Notes About Others On The Highway

Notes About Others On The Highway

Until I saw the car next to me, I have to admit I wasn’t paying much attention other cars or the “others” in them. It is a common experience. You’ve had it too, if you’re brave enough to admit it.

Tracking my typical way home from the office, I went into default mode and simply drove. I executed the basic functions of steering, braking, turning, etc. but I did it out of my procedural memory. The drive became automatic. I turned into my thoughts, focusing on what had happened that day and what would happen later.

Until that is, I saw the car next to me.

A copper-hued sedan showing age and abuse ambled along in the lane beside me. I accelerated to pass on the right but noticed that the car had no driver. At least it didn’t have a driver that I could see.

The car was loaded with “stuff” – clothes, boxes, coat hangers. I believe there were even a few full sized lamps in there. This load reached to the ceiling in backseat, and nearly the ceiling in the front passenger seat. The car was simultaneously amazing and terrifying.

Of course, I had an opinion. The word “hoarder” went through my mind, wondering how someone could live like that. It wasn’t a proud moment, necessarily. We do this kind of judgment all the time. Not the “I’m better than you judgment” though we can certainly go there, but the judgement of what “is” versus what “should be.”

In the middle of my drive home, cruising beside this mobile junk drawer, I had one of those moments. I stayed between the lanes on the road but I rode the center line between judgment and being judgmental. Then, a thought occurred to me.

I have no idea what’s going on with that person. No clue.

I didn’t know this person, their story, or their personality. We had never shared a conversation or a meal. All I knew is what Isaw.

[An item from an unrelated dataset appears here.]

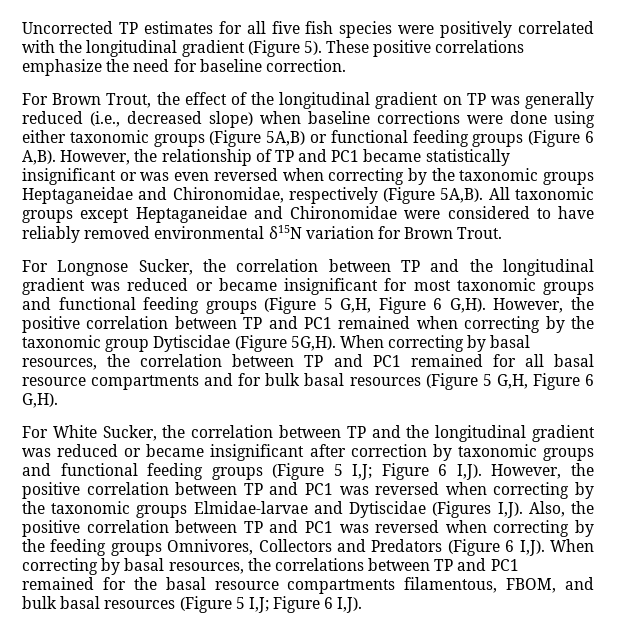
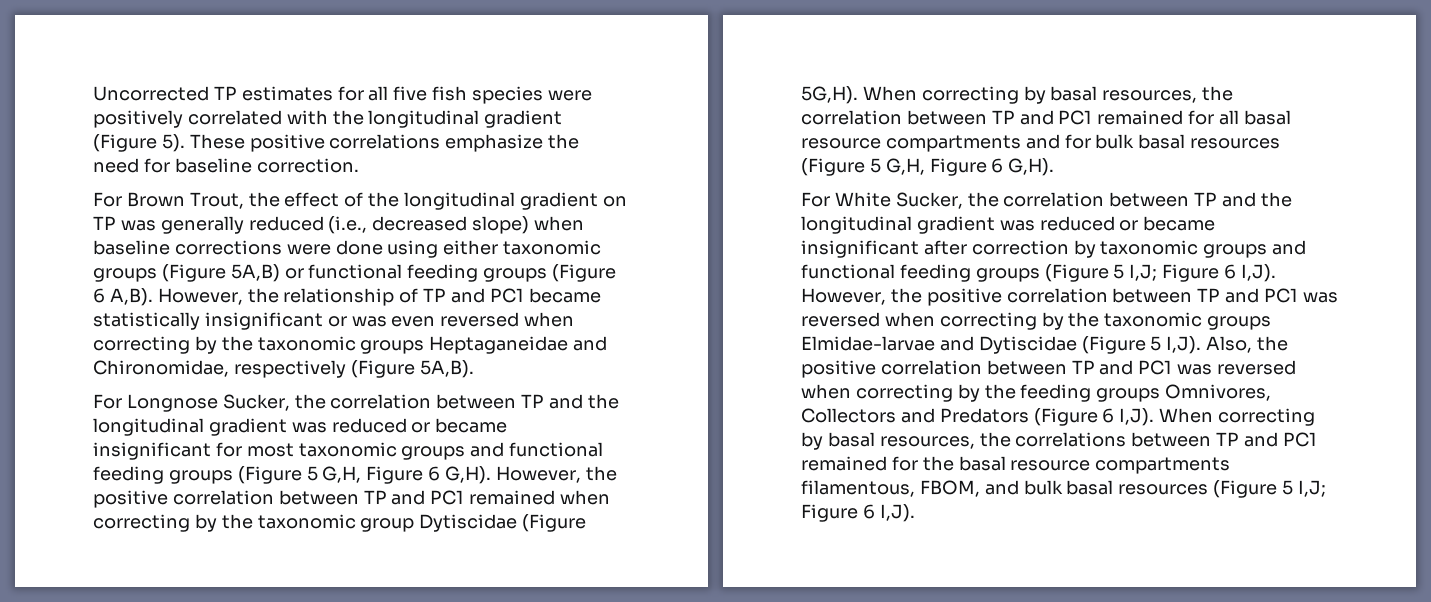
[488,187,594,200] [22,206,594,223] [22,225,503,243] All taxonomic groups except Heptaganeidae and Chironomidae were considered to have reliably removed environmental δ15N variation for Brown Trout. -> (474, 369) none
[432,501,492,518] (Figures -> [1081,336,1162,354] (Figure 5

Much of the work of spiritual formation and spiritual transformation happens when we engage the wisdom of God at the level of the senses. We hear, see, taste, smell, and touch and then we move into assessment, either with grace or with grimaces.

We often come into the stories of others without invitation, with only the extraordinary limits of our senses as a guide. Strangers. People on the street. We create whole narratives for them based on what we know to be true of ourselves or our past experience. Sometimes this is healthy to assess a physical threat, but we are not nearly as accurate when our assessments fire up our amygdala. In other words, it is hard not to assume when we want to either fight or fly.

And all of this mental and sensory gymnastics is part of our growth.

I needed to see that car packed to the seams. Then I needed to be reminded of my own limitations. It only follows that I needed to think about opening myself up to engaging with a person before interrogating them and assuming on their behalf.

My hope is to move from making assessments to forming relationships. Why? Because…

We are formed best by knowing others as much as we know ourselves.

Entering into the story of another teaches us about what the Spirit of God is doing in us, about our inconsistencies and the imperfection of our visions of reality. We also learn how much bigger the world of the imago deican be.

I will never know the copper-car captain and his hoard of possessions. Yet I realize there are lessons like this every day that help us become attuned to God’s Spirit at work in the automatic and mundane.

What other wisdom have I missed on an automatic drive home? What words do I refrain from speaking about others until I know them in a way that honors the bigger picture of who they are?

Where are you missing the copper-sedans in your own life today?